» **What you have to do**: Could you write out exactly, and only, the lines from the one containing "Использование микроскопа в разы увеличивает" through the last line of the data, leaving out all pictures?

» **Records provided**:

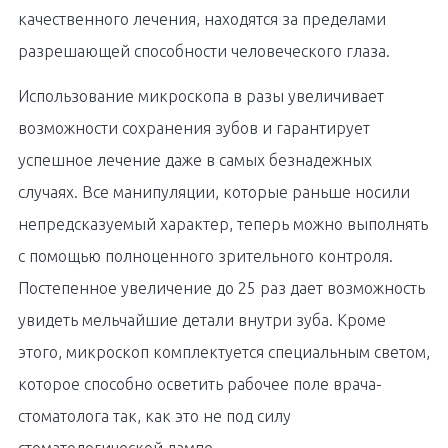
качественного лечения, находятся за пределами
разрешающей способности человеческого глаза.
Использование микроскопа в разы увеличивает
возможности сохранения зубов и гарантирует
успешное лечение даже в самых безнадежных
случаях. Все манипуляции, которые раньше носили
непредсказуемый характер, теперь можно выполнять
с помощью полноценного зрительного контроля.
Постепенное увеличение до 25 раз дает возможность
увидеть мельчайшие детали внутри зуба. Кроме
этого, микроскоп комплектуется специальным светом,
которое способно осветить рабочее поле врача-
стоматолога так, как это не под силу
стоматологической лампе.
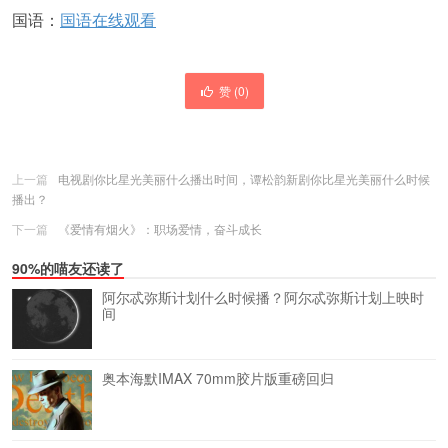
国语：
国语在线观看
赞 (
0
)
上一篇
电视剧你比星光美丽什么播出时间，谭松韵新剧你比星光美丽什么时候
播出？
下一篇
《爱情有烟火》：职场爱情，奋斗成长
90%的喵友还读了
阿尔忒弥斯计划什么时候播？阿尔忒弥斯计划上映时
间
奥本海默IMAX 70mm胶片版重磅回归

» **Output for this exercise**:
Использование микроскопа в разы увеличивает
возможности сохранения зубов и гарантирует
успешное лечение даже в самых безнадежных
случаях. Все манипуляции, которые раньше носили
непредсказуемый характер, теперь можно выполнять
с помощью полноценного зрительного контроля.
Постепенное увеличение до 25 раз дает возможность
увидеть мельчайшие детали внутри зуба. Кроме
этого, микроскоп комплектуется специальным светом,
которое способно осветить рабочее поле врача-
стоматолога так, как это не под силу
стоматологической лампе.
国语：
国语在线观看
赞 (
0
)
上一篇
电视剧你比星光美丽什么播出时间，谭松韵新剧你比星光美丽什么时候
播出？
下一篇
《爱情有烟火》：职场爱情，奋斗成长
90%的喵友还读了
阿尔忒弥斯计划什么时候播？阿尔忒弥斯计划上映时
间
奥本海默IMAX 70mm胶片版重磅回归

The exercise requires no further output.